What to produce:
Answer these from the text on common types of forces:
1. What device does it name for easily measuring weight?
2. What value does it give for the acceleration due to gravity near the Earth's surface?
3. In the formula W = mg, what unit is W measured in?

Text block:
################
Common Types of Forces

Gravity and Weight

As seen previously, weight is different from mass. Mass is an intrinsic property of matter, whereas weight is the force exerted on an object due to gravity. The downward pull that the Earth exerts on bodies outside of itself is a specific case of gravity at work. Weight can be easily measured using a spring scale like that found in many people’s bathrooms, and the direction of weight for all objects on Earth is the same: straight down toward the center of the Earth.

The general formula for Newton’s Law of Universal Gravitation was given in chapter 9: General Science. It can be used to explain why the same person will weigh less on planets of different sizes and masses (for example, when astronauts walked on the moon, their weight was only of what it was while on Earth). However, unless you are told otherwise, it is safe to assume that for the purposes of everyday mechanical work the location is here on Earth.

For bodies free-falling near the Earth’s surface, the acceleration due to gravity (g) is calculated to be about 9.8 m/s², ignoring air resistance. (Note that “near the Earth’s surface” really means anywhere on Earth, including on top of Mount Everest or parachuting from a plane thousands of meters in the air. The value of g doesn’t change significantly at the top of a stair ladder.)

Applying Newton’s second law, F = ma, for the specific case of weight, the more general symbol for force, F, is replaced with the more specific force of weight, W, and acceleration, a, is replaced with the constant value of acceleration due to gravity, g. This results in the modified version of the formula

W = mg

where W is weight in newtons (N), m is mass in kilograms (kg), and g is acceleration due to gravity (either m/s² or N/kg). To determine an object’s weight in N, therefore, simply multiply its mass in kg by 9.8.
################
Records provided:
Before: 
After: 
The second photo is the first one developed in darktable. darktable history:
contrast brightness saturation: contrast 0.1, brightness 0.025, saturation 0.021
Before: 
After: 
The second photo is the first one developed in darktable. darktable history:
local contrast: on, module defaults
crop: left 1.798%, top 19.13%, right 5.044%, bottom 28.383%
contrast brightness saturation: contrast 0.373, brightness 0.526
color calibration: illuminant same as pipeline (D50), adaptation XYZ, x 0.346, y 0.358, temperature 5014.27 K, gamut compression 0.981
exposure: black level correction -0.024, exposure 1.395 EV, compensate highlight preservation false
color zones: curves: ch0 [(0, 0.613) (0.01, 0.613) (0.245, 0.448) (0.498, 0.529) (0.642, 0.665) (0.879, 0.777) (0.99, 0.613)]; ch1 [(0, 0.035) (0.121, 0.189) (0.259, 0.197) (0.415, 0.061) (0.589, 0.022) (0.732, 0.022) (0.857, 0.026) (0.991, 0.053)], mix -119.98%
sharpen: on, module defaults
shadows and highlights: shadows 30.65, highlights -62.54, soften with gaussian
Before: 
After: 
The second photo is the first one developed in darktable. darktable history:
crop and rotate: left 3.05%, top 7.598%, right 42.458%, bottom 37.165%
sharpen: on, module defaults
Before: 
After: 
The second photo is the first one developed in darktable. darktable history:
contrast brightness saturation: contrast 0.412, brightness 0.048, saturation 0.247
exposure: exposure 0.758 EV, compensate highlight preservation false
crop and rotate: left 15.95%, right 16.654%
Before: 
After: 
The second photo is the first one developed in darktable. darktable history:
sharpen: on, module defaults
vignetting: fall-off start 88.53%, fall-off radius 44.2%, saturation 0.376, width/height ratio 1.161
################
Worked solution:
1. A spring scale, like the one found in many people's bathrooms.
2. About 9.8 m/s², ignoring air resistance.
3. Newtons (N).